Plotting output of kmeans(PyCluster impl)

Maxwell picture Maxwell · Mar 23, 2012 · Viewed 8.3k times · Source

How does on plot output of kmeans clustering in python? I am using PyCluster package. allUserVector is an n by m dimensonal vector , basically n users with m features.

import Pycluster as pc
import numpy as np

clusterid,error,nfound = pc.kcluster(allUserVector, nclusters=3, transpose=0,npass=1,method='a',dist='e')
  clustermap, _, _ = pc.kcluster( allUserVector, nclusters=3,                                    transpose=0,npass=1,method='a',dist='e', )

centroids, _ = pc.clustercentroids( allUserVector, clusterid=clustermap )
print centroids
print clusterid
print nfound

I want to print the clusters nicely in a graph which shows the clusters clearly which users are in which cluster.Each user is a m dimensional vector Any inputs?

Answer

djs picture djs · Mar 24, 2012

It's kind of hard to plot m-dimensional data. One way to do it is to map into a 2d space through Principal Component Analysis (PCA). Once we've done that, we can throw them onto a plot with matplotlib (based on this answer).

import numpy as np
import matplotlib.pyplot as plt
from matplotlib import mlab
import Pycluster as pc

# make fake user data
users = np.random.normal(0, 10, (20, 5))

# cluster
clusterid, error, nfound = pc.kcluster(users, nclusters=3, transpose=0, 
                                       npass=10, method='a', dist='e')
centroids, _ = pc.clustercentroids(users, clusterid=clusterid)

# reduce dimensionality
users_pca = mlab.PCA(users)
cutoff = users_pca.fracs[1]
users_2d = users_pca.project(users, minfrac=cutoff)
centroids_2d = users_pca.project(centroids, minfrac=cutoff)

# make a plot
colors = ['red', 'green', 'blue']
plt.figure()
plt.xlim([users_2d[:,0].min() - .5, users_2d[:,0].max() + .5])
plt.ylim([users_2d[:,1].min() - .5, users_2d[:,1].max() + .5])
plt.xticks([], []); plt.yticks([], []) # numbers aren't meaningful

# show the centroids
plt.scatter(centroids_2d[:,0], centroids_2d[:,1], marker='o', c=colors, s=100)

# show user numbers, colored by their cluster id
for i, ((x,y), kls) in enumerate(zip(users_2d, clusterid)):
    plt.annotate(str(i), xy=(x,y), xytext=(0,0), textcoords='offset points',
                 color=colors[kls])

If you want to plot something other than numbers, just change the first argument to annotate. You might be able to do usernames or something, for example.

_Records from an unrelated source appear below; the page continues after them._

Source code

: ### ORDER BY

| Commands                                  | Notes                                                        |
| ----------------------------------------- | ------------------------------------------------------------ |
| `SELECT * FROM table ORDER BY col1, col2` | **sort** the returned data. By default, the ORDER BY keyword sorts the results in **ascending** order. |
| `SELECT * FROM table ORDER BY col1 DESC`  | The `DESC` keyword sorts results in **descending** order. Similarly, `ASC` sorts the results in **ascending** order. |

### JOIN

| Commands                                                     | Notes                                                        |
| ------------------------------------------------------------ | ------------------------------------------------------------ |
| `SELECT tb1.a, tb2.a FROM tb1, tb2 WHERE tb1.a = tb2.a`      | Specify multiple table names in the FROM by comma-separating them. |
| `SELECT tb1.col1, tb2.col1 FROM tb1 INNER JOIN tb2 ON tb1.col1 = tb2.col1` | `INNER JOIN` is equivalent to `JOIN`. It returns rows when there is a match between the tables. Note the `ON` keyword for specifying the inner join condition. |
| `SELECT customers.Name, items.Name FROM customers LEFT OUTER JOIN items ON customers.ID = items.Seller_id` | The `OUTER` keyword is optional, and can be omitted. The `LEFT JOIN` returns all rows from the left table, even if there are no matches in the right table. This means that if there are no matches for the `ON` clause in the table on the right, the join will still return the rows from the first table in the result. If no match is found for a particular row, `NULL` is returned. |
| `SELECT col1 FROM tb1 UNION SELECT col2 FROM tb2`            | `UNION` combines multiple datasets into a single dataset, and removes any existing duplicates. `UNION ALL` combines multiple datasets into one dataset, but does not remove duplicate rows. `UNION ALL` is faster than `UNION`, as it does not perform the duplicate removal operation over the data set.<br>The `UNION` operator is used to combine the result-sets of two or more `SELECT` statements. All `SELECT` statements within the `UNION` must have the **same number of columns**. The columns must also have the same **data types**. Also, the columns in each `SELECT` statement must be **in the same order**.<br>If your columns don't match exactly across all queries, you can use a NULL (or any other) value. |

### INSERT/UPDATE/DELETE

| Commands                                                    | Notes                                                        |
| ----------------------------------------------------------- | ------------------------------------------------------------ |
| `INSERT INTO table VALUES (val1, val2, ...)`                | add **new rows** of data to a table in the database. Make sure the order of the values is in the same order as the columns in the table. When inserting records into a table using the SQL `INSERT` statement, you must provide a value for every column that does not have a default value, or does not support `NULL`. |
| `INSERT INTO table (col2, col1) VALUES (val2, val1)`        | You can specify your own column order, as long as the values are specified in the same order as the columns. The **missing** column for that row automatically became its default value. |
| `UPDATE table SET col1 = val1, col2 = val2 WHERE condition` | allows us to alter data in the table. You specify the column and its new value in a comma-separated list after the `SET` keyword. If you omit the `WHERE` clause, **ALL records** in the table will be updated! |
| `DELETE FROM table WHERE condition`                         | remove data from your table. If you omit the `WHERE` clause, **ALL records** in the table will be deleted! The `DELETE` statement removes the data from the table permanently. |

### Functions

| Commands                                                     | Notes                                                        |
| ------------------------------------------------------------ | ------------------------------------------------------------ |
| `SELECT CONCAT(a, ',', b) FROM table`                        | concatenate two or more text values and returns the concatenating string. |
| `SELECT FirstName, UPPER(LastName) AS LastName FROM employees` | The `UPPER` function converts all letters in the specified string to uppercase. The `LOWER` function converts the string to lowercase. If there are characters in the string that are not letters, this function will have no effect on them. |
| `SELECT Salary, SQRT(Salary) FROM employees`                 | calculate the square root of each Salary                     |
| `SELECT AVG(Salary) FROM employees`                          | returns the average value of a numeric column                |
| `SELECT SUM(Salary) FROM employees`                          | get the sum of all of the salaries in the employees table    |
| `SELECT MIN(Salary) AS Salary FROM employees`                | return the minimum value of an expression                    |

Note that the clusters might look slightly "wrong" in this space (e.g. 15 seems closer to red than green below), because it's not the actual space that clustering happened in. In this case, the first two pricipal components preserve 61% of the variance:

>>> np.cumsum(users_pca.fracs)
array([ 0.36920636,  0.61313708,  0.81661401,  0.95360623,  1.        ])